• **EXTRACTED TEXT**:
────────────────────────────────────────
The majority of states have seen declines -- some quite significant.

------
pflats
Speaking as a teacher, while your 5-points are very good, there's a happy
medium here you can hit between free and paid.

Individual teachers have minuscule discretionary budgets (either $0 flat or up
to a few hundred for everything). Departments in a school have a bit more
(usually hundreds to thousands once textbooks are paid for). Schools and
school districts have more money to talk about.

The pace of adoption is the exact opposite. Teachers are willing to try
something new, and will show it to their friends/coworkers if it's awesome.
School districts are slow to adopt new technology, and rarely turnkey it to
other district (schools have their own NIH syndrome).

You want to find a way to make the individual teachers happy and seek out your
tool, but also give them a reason for their supervisors to want to pay you.
Think about what an org chart for a school would look like. Each teacher has
15-150 students who report to them. They'll collaborate with the other
teachers, and all report to a supervisor, who has their own boss(es).

In a school, you'll probably either want to hit the collaboration between
teachers or easy metrics on student performance for the big bosses as your
pain points. It won't stop us from using your program for free, but it'll give
the people with money a reason to want to implement it in the entire school.

------
sammyd56
"An entire generation of teachers and administrators is embracing the belief
that technology will allow teachers and students to work together more
effectively, to research more broadly, to share more generously, and to learn
more passionately."

As a teacher and member of that generation, thankyou.

Are there any other awesome product like lucidchart available free of charge
to K-12 schools?
────────────────────────────────────────
• **INPUT DATA**:
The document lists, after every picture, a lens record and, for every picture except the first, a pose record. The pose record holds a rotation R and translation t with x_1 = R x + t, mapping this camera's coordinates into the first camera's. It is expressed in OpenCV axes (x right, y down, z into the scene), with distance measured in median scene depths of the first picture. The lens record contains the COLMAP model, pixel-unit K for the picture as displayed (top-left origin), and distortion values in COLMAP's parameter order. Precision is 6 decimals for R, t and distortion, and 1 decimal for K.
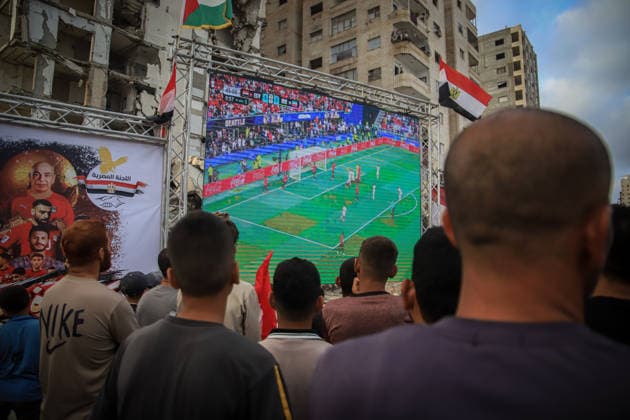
────────────────────────────────────────
• **EXERCISE DETAILS**:
Answer these questions about the forum thread on teachers and school technology:
(a) What discretionary budget do individual teachers have?
(b) How many students does each teacher have reporting to them?
(c) What two pain points does the thread suggest targeting in a school?

• **OUTPUT FOR THIS EXERCISE**:
(a) Individual teachers have either $0 flat or up to a few hundred for everything.
(b) Each teacher has 15 to 150 students.
(c) The pain points are the collaboration between teachers and easy metrics on student performance for the big bosses.